**Aim of the task**
Retype word for word the lines of the data below, from the first to the one bearing "A flexible and", with that one included.

Stored data
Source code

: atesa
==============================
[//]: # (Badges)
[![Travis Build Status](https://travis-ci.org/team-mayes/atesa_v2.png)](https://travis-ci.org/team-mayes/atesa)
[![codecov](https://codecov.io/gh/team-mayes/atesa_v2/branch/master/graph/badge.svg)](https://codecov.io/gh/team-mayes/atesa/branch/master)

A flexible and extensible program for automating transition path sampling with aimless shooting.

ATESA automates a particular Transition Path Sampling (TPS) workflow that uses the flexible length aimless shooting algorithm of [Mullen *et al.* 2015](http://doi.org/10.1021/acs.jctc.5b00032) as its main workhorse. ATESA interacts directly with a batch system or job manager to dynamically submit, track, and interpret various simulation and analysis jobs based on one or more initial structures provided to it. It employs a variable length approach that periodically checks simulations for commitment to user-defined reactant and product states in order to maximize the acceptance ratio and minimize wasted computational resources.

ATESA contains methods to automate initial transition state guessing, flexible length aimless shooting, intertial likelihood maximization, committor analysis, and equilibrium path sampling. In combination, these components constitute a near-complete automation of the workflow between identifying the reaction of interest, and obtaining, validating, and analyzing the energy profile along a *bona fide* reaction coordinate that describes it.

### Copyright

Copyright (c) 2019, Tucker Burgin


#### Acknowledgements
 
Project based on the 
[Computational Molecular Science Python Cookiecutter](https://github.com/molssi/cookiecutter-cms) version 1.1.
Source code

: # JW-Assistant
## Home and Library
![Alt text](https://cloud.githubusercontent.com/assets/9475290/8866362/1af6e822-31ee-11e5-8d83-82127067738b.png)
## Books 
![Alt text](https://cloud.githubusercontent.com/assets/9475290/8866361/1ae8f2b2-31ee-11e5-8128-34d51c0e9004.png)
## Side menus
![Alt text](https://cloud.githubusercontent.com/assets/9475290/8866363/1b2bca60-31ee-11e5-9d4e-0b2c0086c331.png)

**Response below**
Source code

: atesa
==============================
[//]: # (Badges)
[![Travis Build Status](https://travis-ci.org/team-mayes/atesa_v2.png)](https://travis-ci.org/team-mayes/atesa)
[![codecov](https://codecov.io/gh/team-mayes/atesa_v2/branch/master/graph/badge.svg)](https://codecov.io/gh/team-mayes/atesa/branch/master)

A flexible and extensible program for automating transition path sampling with aimless shooting.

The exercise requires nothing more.